There was no escaping the way the war was changing our school. Reclaimed jumper wool was knitted into six inch squares, then sewn together as a large blanket. For the life of me, I could not complete one square, and was soon moved to unravelling the jumpers.
My mate Dave produced perfect squares, he was good at everything.
Of all the things we did for the war effort, my favourite was helping the local farmers.
Bentleys, in New Haw was one of the farms. We were given a packed lunch consisting of lovely slices of meat or corned-beef in a sandwich, and a large slice of steamed jam pudding.
This was by far, more than our weekly ration, and most likely why I loved the work.
We were driven there in the back of an army lorry, very exciting and all of us singing.
The work was mostly weeding, a gang of about twenty kids in a huge field of carrots, it was back-breaking. We were rewarded with a star if we finished a row before any-one else. At the end of the week each star was worth a penny, it soon mounted up if you were quick.
Need-less to say the boys never got a star, the girls seem to be so much better at it.
The children were aged between ten and fourteen, one school was from nearby Addlestone, St Pauls, mostly girls, there was a lot teasing by the big boys from our school.
Up till then, I had never really thought about my clothes, I had what most of the other kids had. Most of my mates never wore under-clothes—our outfit, if you could call it that—was a short pair of grey flannel trousers, and a jersey with a collar and three buttons.
Some of the children were of course better dressed, you could always tell if a family was better off by their clothes, and in particular their shoes.
In the winter I wore a shirt under my jersey, with boots and socks, the boots were of the cheapest leather—I think it was more like compressed card-board. Needless to say they never lasted very long, and were then repaired with the cardboard from cereal packets. Shredded Wheat was the best, as it had a very shiny finish, this was nearly water-proof if you put the shiny surface in first, to cover the hole. I was always cold, with chilblains and chapped legs.
A couple of my mates wore proper shoes, always brown brogues, and polished until they wore away the colour and ended up with orange highlights. They also had under-pants and vests. In the winter they had jackets and overcoats, gloves and balaclava’s. We called them mummies boys, but we did envy them.

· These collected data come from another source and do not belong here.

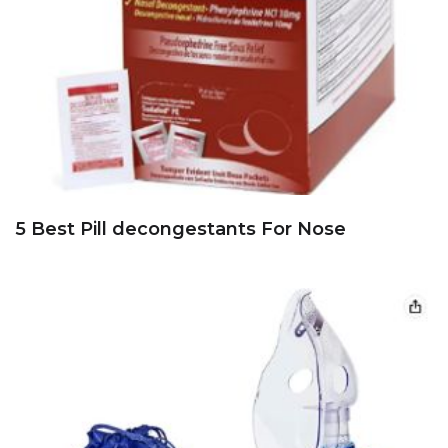
5 Best Pill decongestants For Nose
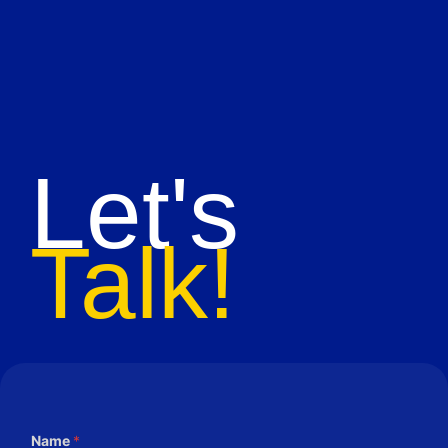
Let's
Talk!
Name
*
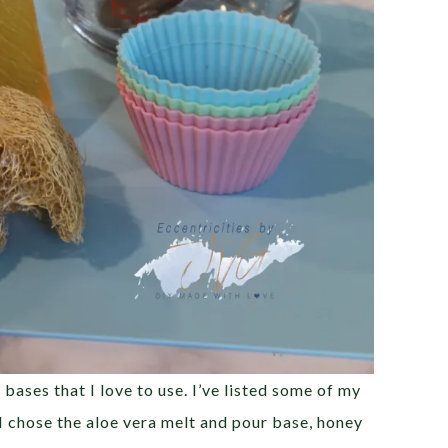
ases that I love to use. I’ve listed some of my
 I chose the aloe vera melt and pour base, honey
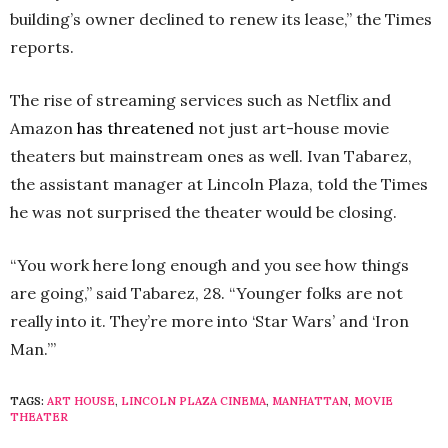
building’s owner declined to renew its lease,” the Times
reports.
The rise of streaming services such as Netflix and
Amazon
has threatened
not just art-house movie
theaters but mainstream ones as well. Ivan Tabarez,
the assistant manager at Lincoln Plaza, told the Times
he was not surprised the theater would be closing.
“You work here long enough and you see how things
are going,” said Tabarez, 28. “Younger folks are not
really into it. They’re more into ‘Star Wars’ and ‘Iron
Man.’”
TAGS:
ART HOUSE
,
LINCOLN PLAZA CINEMA
,
MANHATTAN
,
MOVIE
THEATER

Another group of boys were almost as well dressed, but in a more industrial way. They would have heavy duty clothes, and ex-army boots, with studs every where, they never wore out and lasted for years. They bought all their clothes from Gilbert Jackson, a shop next to the Picture Palace that specialised in farm or factory wear. And army surplus. We bought ours from Mr Norman, the Tally man, and they hardly lasted the winter.
When I first saw Monika, a girl from the Addlestone school, it made me realise that some girls were also poorly dressed, she was a bit older than me but very thin, and to be honest a bit dirty. Her dress was too small for her and was simply held together underneath with a safety pin. This is what caused caused the nasty teasing by our senior boys.
It was quite a few weeks later that my mate Tony, told me that her name wasn’t Monica Nodraws, but it was what the boys were shouting, because of her lack of knickers.
It was OK for me and my mates not to be wearing pants, but a girl, that was too bad.
The poor girl’s family were just too hard-up to afford them, I suppose.